By identifying the barrier in an individual it may be possible to pitch the preamble/introduction and eventually the teaching to overcome the barrier in some way.

Barriers to learning, as we both know, are legion, and Janet identifies a major barrier when she comments about “the hostile training group”. While it wasn’t my intention to list all learning barriers in this post, I am aware that any barrier is a problem both for the learner and the teacher/tutor/trainer/coach.

But, you have nevertheless brought forward some dinkum posturings here. I thank you for the opportunity to respond to these.

I'm so anxious about it I can't focus, so I'll appear superior.”
This posturing is a form of protection for the learner who probably isn’t as anxious as they might make out. I see it as an easy out and saves the learner from the effort of trying to learn.

Appearing superior usually means the would-be-learner rises above the whole potential learning experience and becomes more interested in being seen to be knowledgeable than being seen to be concerned about what they don't know. It’s not unlike my first example “I’m expected to know all this and I can’t show my ignorance.”

I can see why it's important to some, but not to me, so shine it on.”
If this can be identified, the pitch is to convince that what’s to be learnt is important to the learner. This is close to the sales pitch a commercial business representative adopts.

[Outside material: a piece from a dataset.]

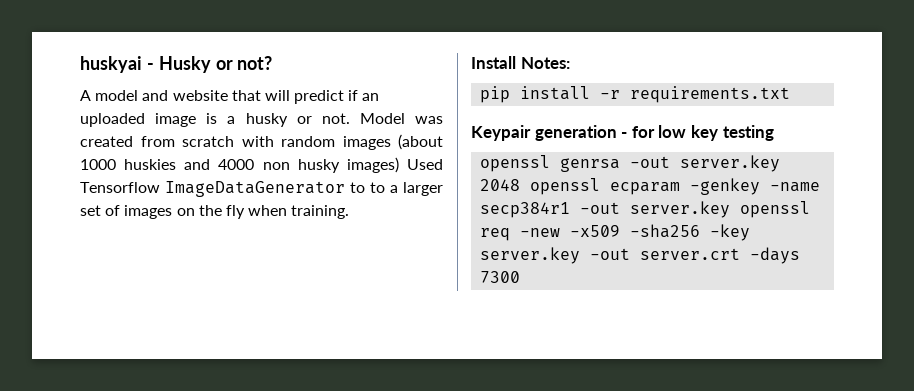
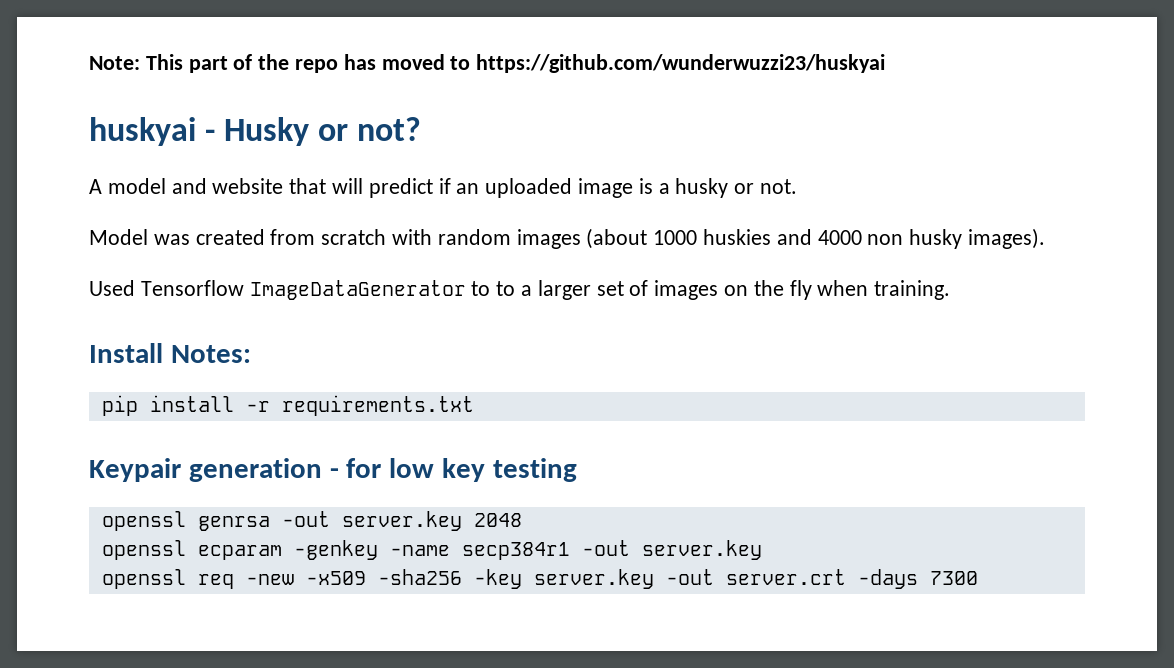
(80, 64) none -> [89,54,886,73] Note: This part of the repo has moved to https://github.com/wunderwuzzi23/huskyai //
(350, 118) none -> (798, 186) //
[346,157,399,173] images) -> [968,228,1046,249] images). //
(521, 185) none -> (522, 520) //
(731, 209) none -> (762, 550) //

The learner doesn’t necessarily have a closed mind to learning, more akin to a closed mind to buying, though some may argue that these are related and the one excludes the other. The “so shine it on” signifies that the would-be-learner is at least willing to spend time, even if it's just to be entertained.

You haven't convinced me this is important, so why bother.”
Identifying this tells that there’s more than just a deal of convincing needed here. The “why bother” bit signifies that the otherwise-learner would rather be doing something else.

This is perhaps the most difficult posturing of the three to overcome, and is not unlike, though not as belligerent as “the hostile training group” that Janet speaks of.